= Phil Lapsley =

American engineer, hacker, author and entrepreneur (born 1965)

Philip D. Lapsley (born 1965) is an American electrical engineer, hacker, author, and entrepreneur.

== Early life ==
Lapsley attended the University of California, Berkeley, in the 1980s, graduating with a B.S. and M.S. in electrical engineering and computer science in 1988 and 1991. While there, he became involved in the Berkeley UNIX project and co-founded the eXperimental Computing Facility, where he was involved in defending against the Morris worm in 1988.

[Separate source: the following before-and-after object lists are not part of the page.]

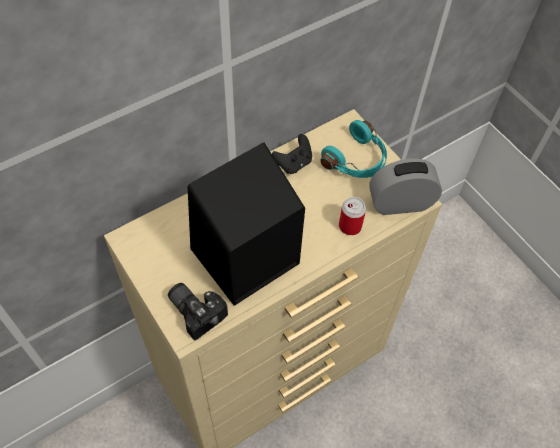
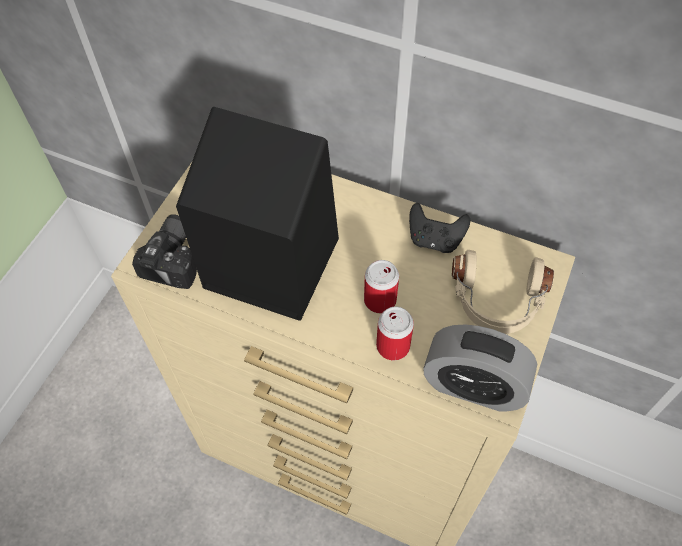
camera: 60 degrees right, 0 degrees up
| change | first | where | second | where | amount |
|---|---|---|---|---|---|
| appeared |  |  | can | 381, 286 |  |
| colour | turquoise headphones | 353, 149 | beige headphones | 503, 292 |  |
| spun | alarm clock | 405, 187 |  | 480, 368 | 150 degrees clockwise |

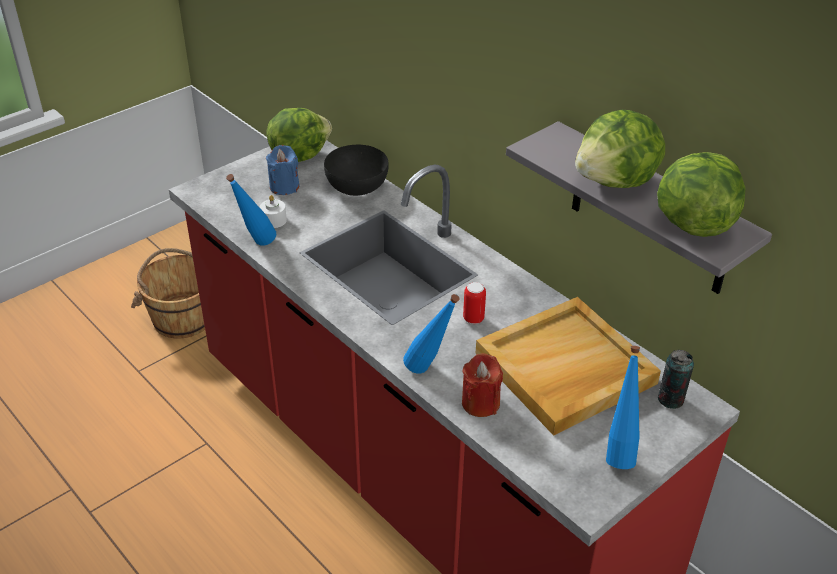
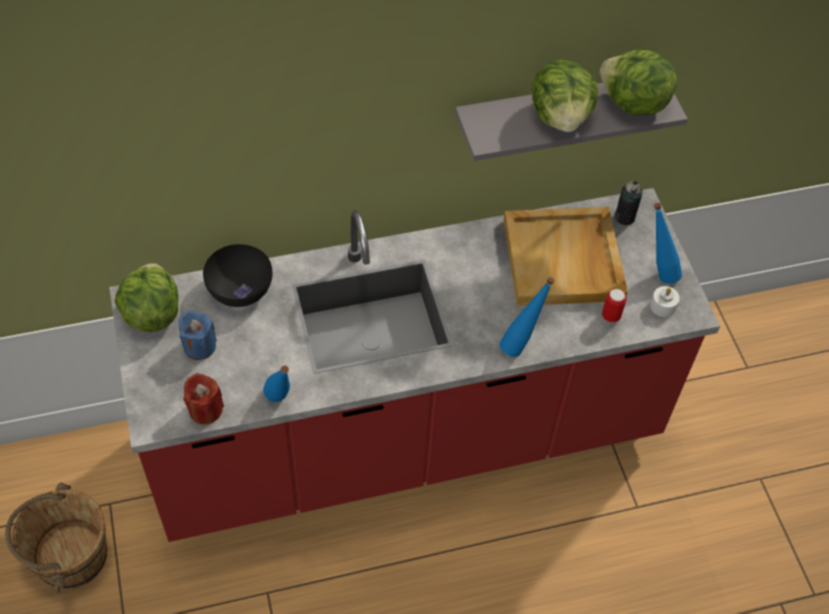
camera: 65 degrees left, 15 degrees up
| change | first | where | second | where | amount |
|---|---|---|---|---|---|
| relocated | white candle | 273, 211 |  | 665, 301 |  |
| relocated | red candle | 482, 385 |  | 203, 398 |  |
| relocated | can | 474, 303 |  | 614, 306 |  |

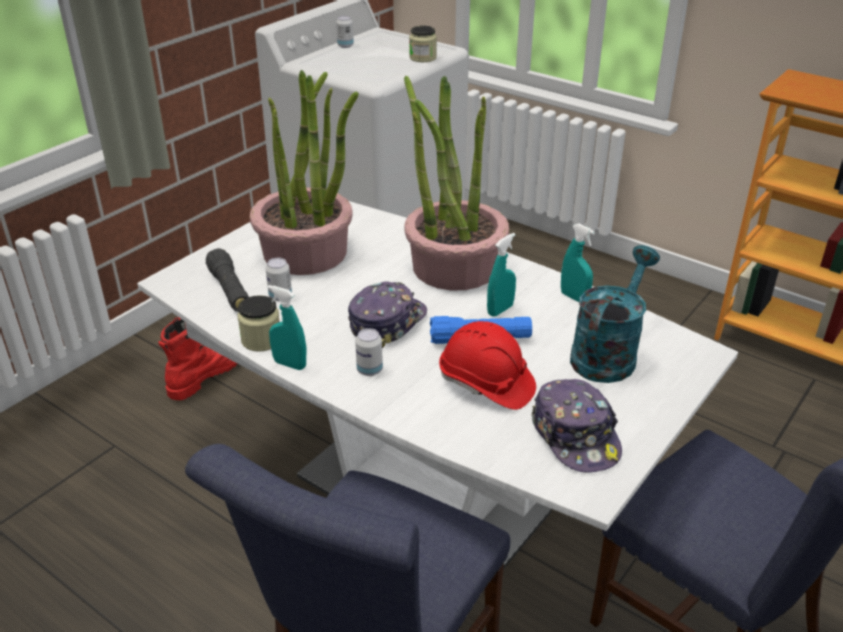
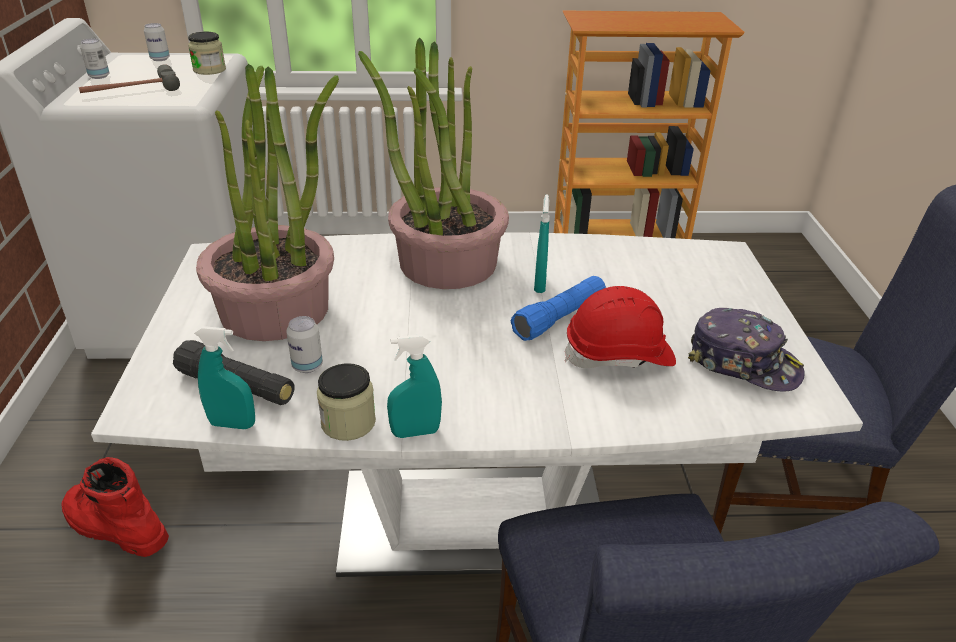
camera: 40 degrees left, 0 degrees up
| change | first | where | second | where | amount |
|---|---|---|---|---|---|
| missing | cap | 387, 314 |  |  |  |
| missing | turquoise watering can | 615, 314 |  |  |  |
| appeared |  |  | hammer | 129, 78 |  |
| relocated | can | 369, 352 |  | 157, 42 |  |
| relocated | turquoise spray bottle | 578, 262 |  | 224, 377 |  |
| spun | red boot | 198, 358 |  | 115, 507 | 60 degrees counterclockwise |

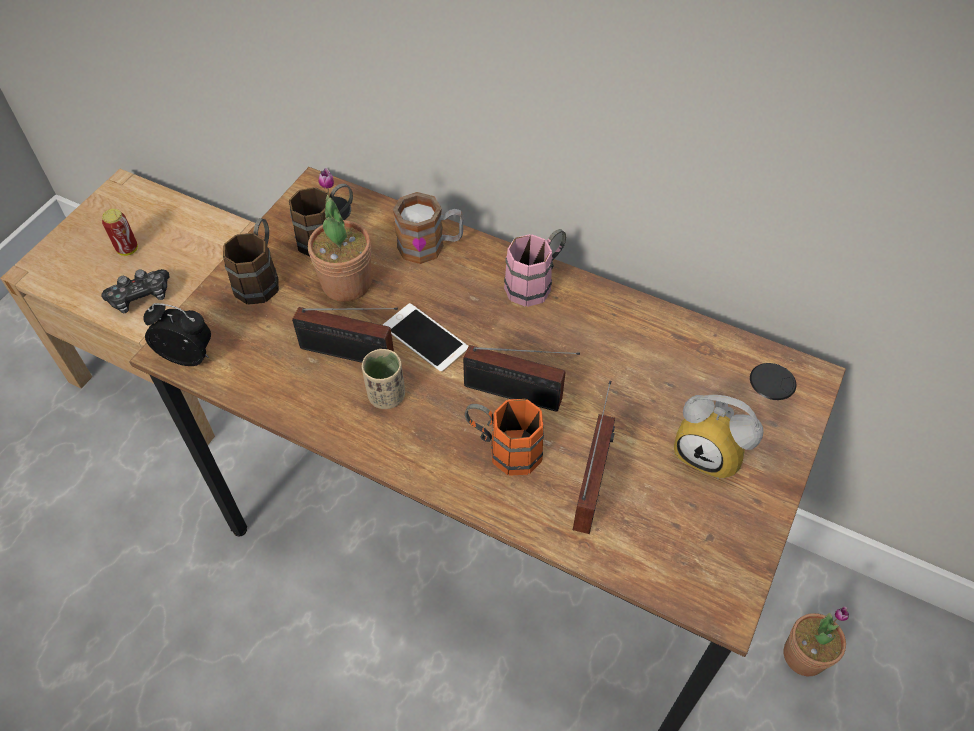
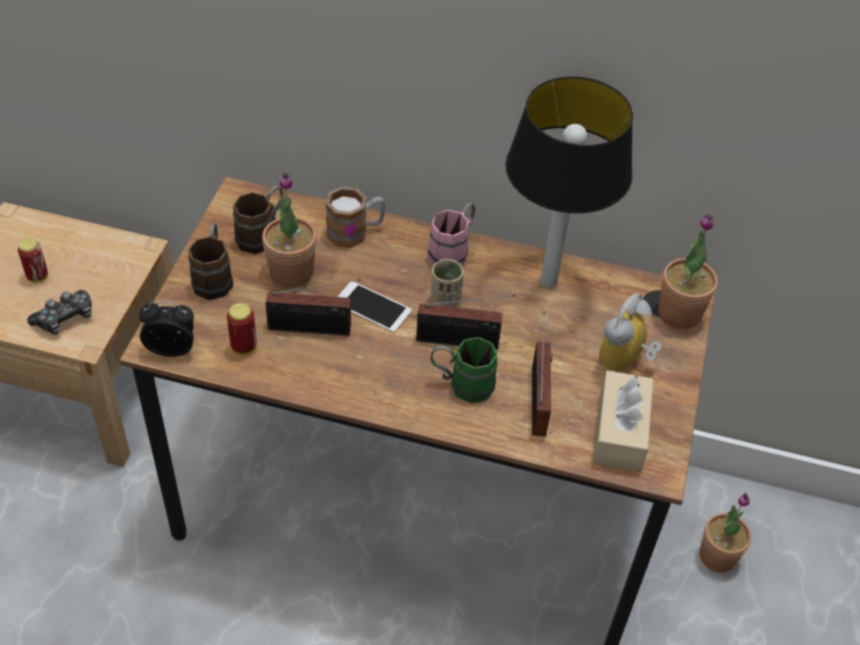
camera: 15 degrees left, 5 degrees down
| change | first | where | second | where | amount |
|---|---|---|---|---|---|
| appeared |  |  | can | 242, 329 |  |
| appeared |  |  | table lamp | 569, 182 |  |
| appeared |  |  | beige tissue box | 623, 421 |  |
| appeared |  |  | potted plant | 688, 271 |  |
| relocated | beige cup | 383, 379 |  | 447, 283 |  |
| colour | orange mug | 504, 437 | green mug | 464, 370 |  |
| spun | alarm clock | 718, 437 |  | 630, 332 | 105 degrees clockwise |

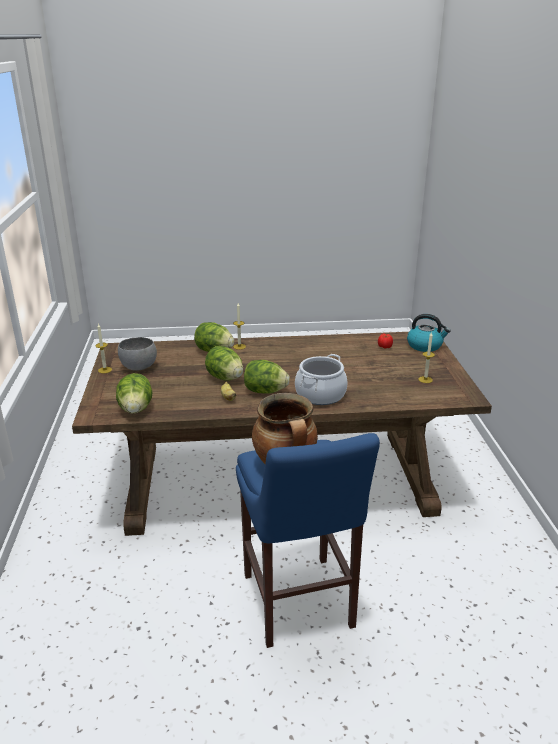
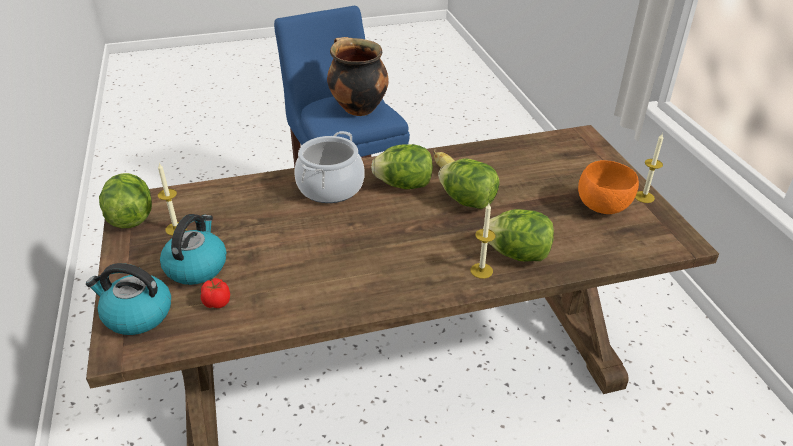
camera: 170 degrees right, 10 degrees up
| change | first | where | second | where | amount |
|---|---|---|---|---|---|
| appeared |  |  | kettle | 193, 249 |  |
| relocated | lettuce | 134, 393 |  | 125, 200 |  |
| colour | grey bowl | 137, 354 | orange bowl | 608, 187 |  |

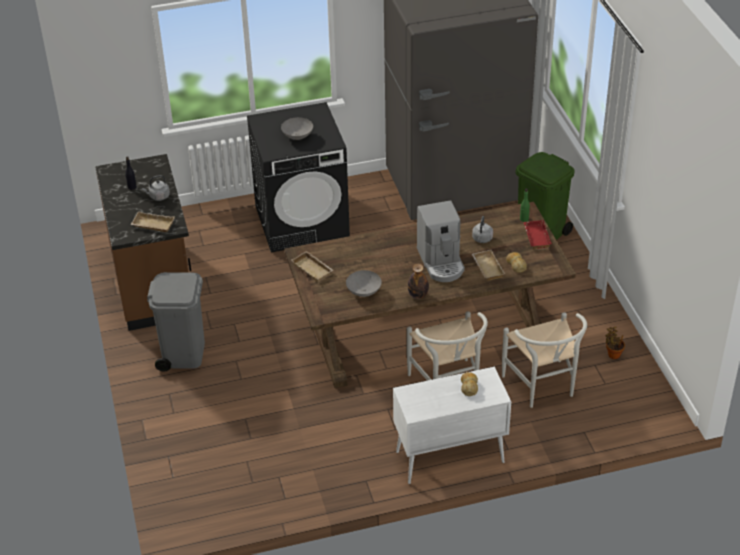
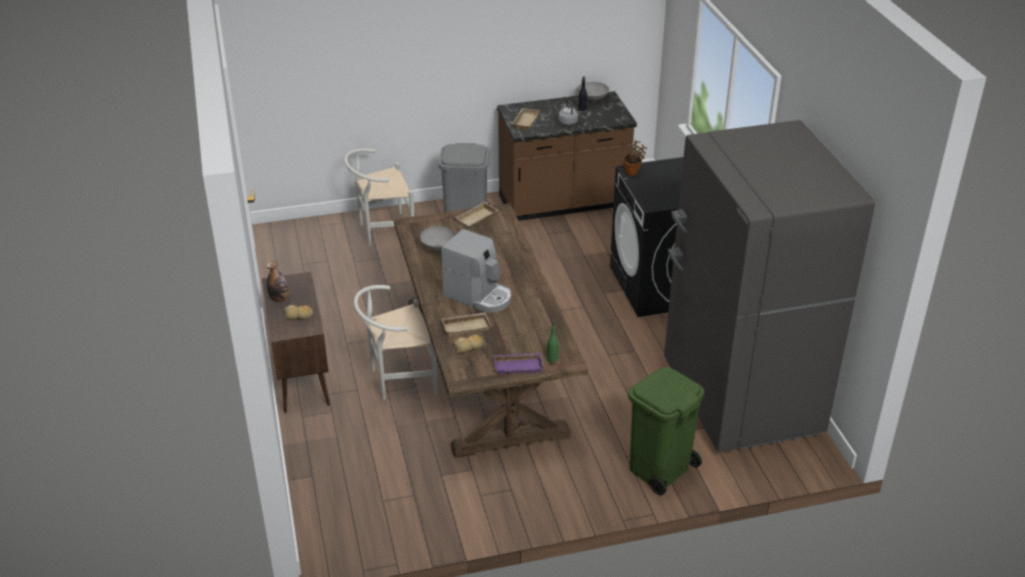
camera: 90 degrees right, 5 degrees down
| change | first | where | second | where | amount |
|---|---|---|---|---|---|
| missing | grey kettle | 482, 229 |  |  |  |
| relocated | grey bowl | 297, 128 |  | 593, 92 |  |
| relocated | bottle | 418, 281 |  | 278, 281 |  |
| relocated | white chair | 544, 360 |  | 379, 197 |  |
| relocated | potted plant | 615, 343 |  | 635, 158 |  |
| colour | white cabinet | 452, 425 | brown cabinet | 296, 342 |  |
| colour | red tray | 537, 234 | purple tray | 518, 363 |  |
| spun | coffee machine | 441, 241 |  | 476, 271 | 135 degrees counterclockwise |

Lapsley received an M.B.A. from the MIT Sloan School of Management.

== Career ==
Lapsley co-authored RFC 977, Network News Transfer Protocol (NNTP), an Internet standard for transmission of USENET news articles, and was the primary developer of the NNTP reference implementation, nntpd. After leaving, Berkeley he co-founded Berkeley Design Technology, Inc., a digital signal processing technology advisory firm, and is the author of a book on DSP processors. He later co-founded SmartTouch, a biometric financial transaction processing company.

Lapsley worked at McKinsey & Company as a management consultant until 2008.

His book Exploding the Phone, on the history of phone phreaking, was published by Grove/Atlantic in February, 2013.